» **Goal of the exercise**: Lines with the word "East" are the ones wanted. Copy each of them from the entries below.

» **Entries supplied**:
┄┄┄┄┄┄

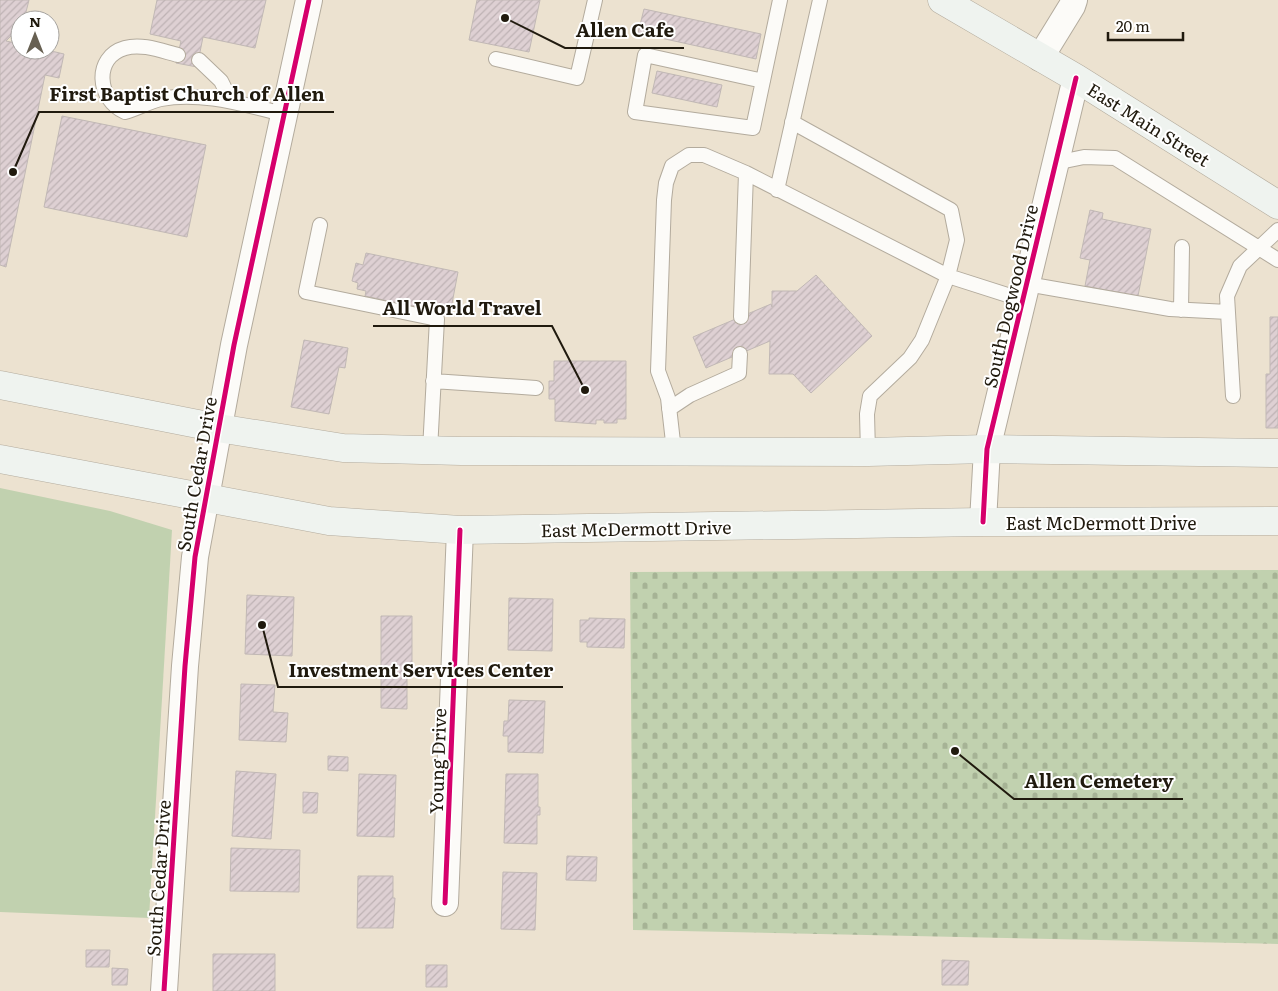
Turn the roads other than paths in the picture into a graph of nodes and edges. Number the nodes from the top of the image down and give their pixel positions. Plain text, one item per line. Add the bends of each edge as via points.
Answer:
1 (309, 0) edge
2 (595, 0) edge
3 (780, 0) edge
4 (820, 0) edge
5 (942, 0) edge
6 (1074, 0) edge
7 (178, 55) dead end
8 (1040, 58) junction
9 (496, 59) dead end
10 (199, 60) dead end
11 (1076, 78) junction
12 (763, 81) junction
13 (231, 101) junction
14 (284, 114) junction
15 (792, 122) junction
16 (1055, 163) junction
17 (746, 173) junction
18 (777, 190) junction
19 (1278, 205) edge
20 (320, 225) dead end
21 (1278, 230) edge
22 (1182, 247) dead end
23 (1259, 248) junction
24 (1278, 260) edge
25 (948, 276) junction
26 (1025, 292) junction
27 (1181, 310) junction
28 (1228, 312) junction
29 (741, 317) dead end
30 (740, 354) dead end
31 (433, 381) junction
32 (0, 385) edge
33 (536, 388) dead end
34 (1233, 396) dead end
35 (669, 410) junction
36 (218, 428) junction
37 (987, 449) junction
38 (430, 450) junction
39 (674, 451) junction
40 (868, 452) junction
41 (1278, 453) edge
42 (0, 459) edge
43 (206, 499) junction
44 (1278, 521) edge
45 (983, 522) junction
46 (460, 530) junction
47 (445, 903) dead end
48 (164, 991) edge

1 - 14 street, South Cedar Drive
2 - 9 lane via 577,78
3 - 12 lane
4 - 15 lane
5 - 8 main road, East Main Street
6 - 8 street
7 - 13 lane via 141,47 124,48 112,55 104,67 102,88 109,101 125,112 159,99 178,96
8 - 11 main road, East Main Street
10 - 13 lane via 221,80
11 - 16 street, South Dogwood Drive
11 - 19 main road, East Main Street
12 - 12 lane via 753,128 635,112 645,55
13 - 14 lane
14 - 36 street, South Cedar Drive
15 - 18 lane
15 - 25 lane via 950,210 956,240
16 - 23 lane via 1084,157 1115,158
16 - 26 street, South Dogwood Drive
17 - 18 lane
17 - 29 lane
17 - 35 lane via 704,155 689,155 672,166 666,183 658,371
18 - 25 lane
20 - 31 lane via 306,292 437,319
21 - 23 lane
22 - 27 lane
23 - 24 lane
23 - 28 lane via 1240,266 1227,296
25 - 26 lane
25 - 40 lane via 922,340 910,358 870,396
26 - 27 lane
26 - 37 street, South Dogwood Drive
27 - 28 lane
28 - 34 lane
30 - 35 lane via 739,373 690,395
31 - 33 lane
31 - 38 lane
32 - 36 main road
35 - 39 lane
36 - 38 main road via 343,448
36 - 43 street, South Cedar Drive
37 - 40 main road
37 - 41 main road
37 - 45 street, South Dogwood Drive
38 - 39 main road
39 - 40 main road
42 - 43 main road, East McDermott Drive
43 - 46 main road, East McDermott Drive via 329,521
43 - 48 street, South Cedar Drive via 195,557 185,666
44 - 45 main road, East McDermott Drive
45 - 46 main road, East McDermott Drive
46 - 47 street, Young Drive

┄┄┄┄┄┄

» **Your response**:
5 - 8 main road, East Main Street
8 - 11 main road, East Main Street
11 - 19 main road, East Main Street
42 - 43 main road, East McDermott Drive
43 - 46 main road, East McDermott Drive via 329,521
44 - 45 main road, East McDermott Drive
45 - 46 main road, East McDermott Drive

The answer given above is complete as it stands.